Kantian autonomy and the moral self
Review of Metaphysics, The, Dec, 2008 by Eric Entrican Wilson
pure practical reason is a faculty of ends generally, and for it to be indifferent to ends, that is, to take no interest in them, would therefore be a contradiction, since then it would not determine maxims for action either (because every maxim of action contains an end) and would not be practical reason. (14)
Because of its centrality to rationality, end-setting is the essential mark of our humanity: "The capacity to set oneself an end--any end whatsoever--is what characterizes humanity (as distinguished from animality)." (15)

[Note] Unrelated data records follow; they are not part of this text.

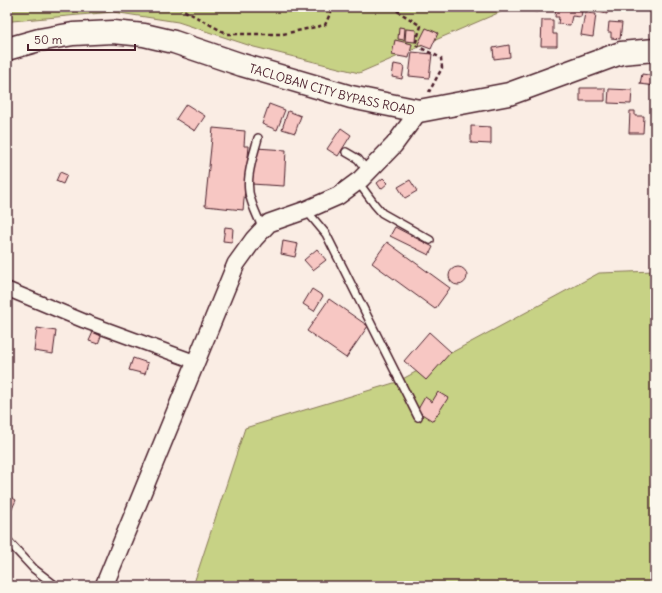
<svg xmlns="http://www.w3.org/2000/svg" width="662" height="593" font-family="Delius,sans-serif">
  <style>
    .green { fill: #c7d285; stroke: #887858 }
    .building { fill: #f7c7c3; stroke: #4a1f2b }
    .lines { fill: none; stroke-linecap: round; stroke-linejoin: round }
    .service-casing { stroke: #4a1f2b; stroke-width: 10 }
    .minor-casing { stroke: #4a1f2b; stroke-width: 16 }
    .tertiary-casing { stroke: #4a1f2b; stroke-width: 20 }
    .trunk-casing { stroke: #4a1f2b; stroke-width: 25 }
    .path { stroke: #4a1f2b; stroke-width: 2.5; stroke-dasharray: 4 3; stroke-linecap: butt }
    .service { stroke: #fbf7ec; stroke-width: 7 }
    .minor { stroke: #fbf7ec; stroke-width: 13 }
    .tertiary { stroke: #fbf7ec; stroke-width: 17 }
    .trunk { stroke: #fbf7ec; stroke-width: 22 }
    .labels { text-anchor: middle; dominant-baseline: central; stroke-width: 3.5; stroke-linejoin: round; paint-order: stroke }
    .street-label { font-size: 12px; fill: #4a1f2b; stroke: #fbf7ec }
  </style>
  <rect width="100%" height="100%" fill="#faede4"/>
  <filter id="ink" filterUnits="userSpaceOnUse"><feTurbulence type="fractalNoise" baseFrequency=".025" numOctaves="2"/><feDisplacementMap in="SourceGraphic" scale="8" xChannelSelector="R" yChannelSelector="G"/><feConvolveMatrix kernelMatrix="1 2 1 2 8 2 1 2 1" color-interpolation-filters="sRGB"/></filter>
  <g filter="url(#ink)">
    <path class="green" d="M 7,7 L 512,7 L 359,73 L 254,47 L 178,22 L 113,12 L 12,21 L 7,23 Z
      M 655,271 L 655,586 L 193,586 L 245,428 L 397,382 L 599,273 Z"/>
    <path class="building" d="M 529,7 L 539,7 L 538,12 L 528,11 Z
      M 597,7 L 608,7 L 607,14 L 597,12 Z
      M 556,8 L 582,11 L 581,17 L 572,16 L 570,25 L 558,24 L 559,17 L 555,17 Z
      M 585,13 L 596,14 L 593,37 L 581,35 Z
      M 542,20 L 553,20 L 553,34 L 557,34 L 557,46 L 541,46 Z
      M 609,22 L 622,23 L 620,39 L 611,38 L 611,32 L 608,32 Z
      M 399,27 L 405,28 L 404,40 L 398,39 Z
      M 426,28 L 438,33 L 431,49 L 418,44 Z
      M 406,29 L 416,30 L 415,42 L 405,41 Z
      M 395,40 L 412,44 L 409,58 L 392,55 Z
      M 509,45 L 510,57 L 494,59 L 493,48 Z
      M 412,52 L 432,54 L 429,78 L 409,76 Z
      M 394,64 L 404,66 L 402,79 L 392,77 Z
      M 642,74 L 655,76 L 655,86 L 640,84 Z
      M 580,88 L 605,88 L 605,101 L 580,101 Z
      M 609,89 L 632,90 L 631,104 L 608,103 Z
      M 186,104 L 205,116 L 195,131 L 176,119 Z
      M 269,104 L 285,110 L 277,130 L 262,124 Z
      M 653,104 L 655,104 L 655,130 L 650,129 Z
      M 288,111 L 301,116 L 295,133 L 282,129 Z
      M 630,111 L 635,111 L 635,116 L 644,116 L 643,133 L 629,133 Z
      M 471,126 L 491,127 L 491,144 L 471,143 Z
      M 213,128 L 245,131 L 244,146 L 249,146 L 243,210 L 205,206 Z
      M 341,128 L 351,135 L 338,156 L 327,149 Z
      M 256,148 L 286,150 L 284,186 L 251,184 L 253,160 L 256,160 Z
      M 60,172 L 67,175 L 63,184 L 56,181 Z
      M 383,178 L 388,183 L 381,189 L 377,183 Z
      M 410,180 L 417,191 L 405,198 L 398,187 Z
      M 225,227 L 233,228 L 232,242 L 223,241 Z
      M 395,227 L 433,247 L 429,255 L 390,236 Z
      M 283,241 L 298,244 L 295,257 L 281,254 Z
      M 387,242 L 450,288 L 435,309 L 372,263 Z
      M 317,249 L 326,260 L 313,270 L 304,260 Z
      M449 276a9 9 0 1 1 18 0a9 9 0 1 1-18 0Z
      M 312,289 L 323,296 L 314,311 L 303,304 Z
      M 329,299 L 368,326 L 346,358 L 307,331 Z
      M 37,328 L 56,331 L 53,354 L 34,351 Z
      M 93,332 L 101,336 L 98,344 L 89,341 Z
      M 429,332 L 451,352 L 426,380 L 404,361 Z
      M 133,358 L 148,363 L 145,374 L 129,370 Z
      M 438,392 L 448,398 L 433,421 L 417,411 L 425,397 L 432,402 Z
      M 7,495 L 16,500 L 7,520 Z"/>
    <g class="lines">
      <defs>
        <path id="service" d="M 258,138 C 253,157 244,181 251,200 C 254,210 259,220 263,229
          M 346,152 L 358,159 L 368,172
          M 358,182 L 375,205 L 382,213 L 430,240
          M 306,210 L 326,234 L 418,417
          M 7,540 L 34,569 L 56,586"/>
        <path id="minor" d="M 7,289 L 84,321 L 196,362"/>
        <path id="tertiary" d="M 104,586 L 236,264 L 254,239 L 269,223 L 306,210 L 338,196 L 361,179 L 394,145 L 419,111"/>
        <g id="trunk">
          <path id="s1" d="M 7,49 L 39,40 L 73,34 L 113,32 L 144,35 L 174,42 L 242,65 L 351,97 L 419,111 L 509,94 L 621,53 L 655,50"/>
        </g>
      </defs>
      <use href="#service" class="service-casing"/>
      <use href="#minor" class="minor-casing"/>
      <use href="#tertiary" class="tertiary-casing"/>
      <use href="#trunk" class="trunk-casing"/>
      <path class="path" d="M 178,7 L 227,34 L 283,34 L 325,25 L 333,7
        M 391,7 L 421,26 L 415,45 L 441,58 L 442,68 L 429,92"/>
      <use href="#service" class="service"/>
      <use href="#minor" class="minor"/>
      <use href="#tertiary" class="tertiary"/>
      <use href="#trunk" class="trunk"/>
    </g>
  </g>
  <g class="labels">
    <g class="street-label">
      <text stroke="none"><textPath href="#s1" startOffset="335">TACLOBAN CITY BYPASS ROAD</textPath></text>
    </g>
  </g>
  <rect width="662" height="593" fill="none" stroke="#fbf7ec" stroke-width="24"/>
  <rect x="12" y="12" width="638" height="569" fill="none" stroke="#4a1f2b" stroke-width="1.5" filter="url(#ink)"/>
  <path d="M28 44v6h107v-6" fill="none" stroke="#4a1f2b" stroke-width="2"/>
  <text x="34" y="44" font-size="12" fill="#4a1f2b" stroke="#fbf7ec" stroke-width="3" paint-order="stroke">50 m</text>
</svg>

In our actual practical reasoning the relationship between means and ends is mediated by incentives (Triebfeder). (16) We select what we take to be the best means toward prescribed ends, but we must also in some sense be "moved" to adopt those ends as our goals. This is the job of an incentive, which Kant characterizes as the "subjective determining ground of the will of a being whose reason does not by its nature necessarily conform with the objective law." (17) Incentives figure into the explanation of intentional actions in that they help account for why we adopt the ends that we do. To cite an agent's incentive is to cite what moves her to treat something as her end. But it is essential to Kant's theory of agency that we are not merely pushed and pulled by our incentives. They move us in a particular sort of way. This theoretical commitment is expressed most clearly in what Henry Allison calls the "Incorporation Thesis," which Kant presents in the first part of Religion Within the Boundaries of Mere Reason: (18)
Freedom of the power of choice has the characteristic, entirely peculiar to it, that it cannot be determined to action through any incentive except so far as the human being has incorporated it into his maxim (has made it into a universal rule for himself, according to which he wills to conduct himself. (19)
There are more and less plausible ways of reading this claim. The least plausible version has Kant committed to the idea that human beings cannot be "determined to act" by incentives unless they incorporate them into their maxims. This is obviously false. Say I hear a scary noise in the woods and am moved by my desire (or "instinct") for self-preservation to run as fast as I can back to camp. This desire can obviously function as an incentive without me having to first incorporate it into a maxim. It is a good thing we do not have to incorporate our incentives into maxims in order to act. We would not survive for long if we did. Surely it must be the case that the vast majority of our actions do not require the incorporation of incentives.
But this leaves room for a more modest and plausible version of Kant's claim. While it must be true that we do not have to incorporate our incentives into our maxims, it also seems true that we can do this. An important range of our behaviors is based on deliberation. That is, many of our actions are the outcome of the process of considering reasons and drawing practical (and sometimes moral) conclusions about how we should conduct ourselves. If we accept this much about human agency, I think we can see that Kant's point is simply that our desires and other sensible impulses do not come prepackaged as reasons. They enjoy this status only by being treated as reasons, that is, only by being taken up and considered to count in favor of or against doing one thing rather than another. As rational beings capable of reflection, we are capable of asking whether a given incentive should move us to pursue a particular end. This is not to deny that sensible impulses of various kinds can also overwhelm us, sometimes to the point where the distance required for reflection is impossible. The point is only that it is in principle always possible for us to respond to a given incentive by asking whether we ought to or should act on it--what Christine Korsgaard calls "the normative question." (20) And it is not until we pose this question that we confer the status of "reason for action" on these incentives. In other words, an incentive becomes for an individual agent a reason for action only when she poses and then answers the normative question. An incentive can certainly force its way in and overwhelm us; this happens frequently, but in such a case it is moving us to act without functioning as a reason. Kant does not have to deny this for his Incorporation Thesis to make sense. In fact, any plausible reading of the Thesis accommodates the point quite easily.